(PROBLEM DESCRIPTION)
Transcribe, exactly as they appear, only the lines from the one holding "6.7.2. Sottotitoli per i video" through the end of the entries below.

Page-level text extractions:
--- START ---

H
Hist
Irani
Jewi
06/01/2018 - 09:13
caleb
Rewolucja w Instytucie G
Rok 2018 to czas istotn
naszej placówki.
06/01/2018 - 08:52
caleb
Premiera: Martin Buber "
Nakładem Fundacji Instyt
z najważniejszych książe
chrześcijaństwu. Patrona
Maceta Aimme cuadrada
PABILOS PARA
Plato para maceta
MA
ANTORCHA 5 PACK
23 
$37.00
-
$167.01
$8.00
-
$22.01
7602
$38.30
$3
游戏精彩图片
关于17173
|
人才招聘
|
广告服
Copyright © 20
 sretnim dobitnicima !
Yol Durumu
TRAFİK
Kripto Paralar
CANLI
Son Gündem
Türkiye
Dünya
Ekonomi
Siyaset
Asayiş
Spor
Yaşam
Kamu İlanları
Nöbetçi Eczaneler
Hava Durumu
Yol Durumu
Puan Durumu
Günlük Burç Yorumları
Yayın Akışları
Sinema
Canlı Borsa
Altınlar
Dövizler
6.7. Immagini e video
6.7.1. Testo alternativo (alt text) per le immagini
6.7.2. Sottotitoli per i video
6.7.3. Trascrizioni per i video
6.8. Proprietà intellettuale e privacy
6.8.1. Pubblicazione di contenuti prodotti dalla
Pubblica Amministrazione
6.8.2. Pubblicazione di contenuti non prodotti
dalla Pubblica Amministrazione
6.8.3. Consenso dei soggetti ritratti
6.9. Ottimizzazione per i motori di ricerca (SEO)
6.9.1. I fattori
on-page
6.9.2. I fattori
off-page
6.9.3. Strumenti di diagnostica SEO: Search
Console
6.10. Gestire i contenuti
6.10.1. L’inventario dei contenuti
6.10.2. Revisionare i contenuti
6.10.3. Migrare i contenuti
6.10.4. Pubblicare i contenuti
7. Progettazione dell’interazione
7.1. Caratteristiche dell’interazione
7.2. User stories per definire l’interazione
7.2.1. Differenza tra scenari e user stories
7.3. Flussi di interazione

--- END ---

(ANSWER BOX)
6.7.2. Sottotitoli per i video
6.7.3. Trascrizioni per i video
6.8. Proprietà intellettuale e privacy
6.8.1. Pubblicazione di contenuti prodotti dalla
Pubblica Amministrazione
6.8.2. Pubblicazione di contenuti non prodotti
dalla Pubblica Amministrazione
6.8.3. Consenso dei soggetti ritratti
6.9. Ottimizzazione per i motori di ricerca (SEO)
6.9.1. I fattori
on-page
6.9.2. I fattori
off-page
6.9.3. Strumenti di diagnostica SEO: Search
Console
6.10. Gestire i contenuti
6.10.1. L’inventario dei contenuti
6.10.2. Revisionare i contenuti
6.10.3. Migrare i contenuti
6.10.4. Pubblicare i contenuti
7. Progettazione dell’interazione
7.1. Caratteristiche dell’interazione
7.2. User stories per definire l’interazione
7.2.1. Differenza tra scenari e user stories
7.3. Flussi di interazione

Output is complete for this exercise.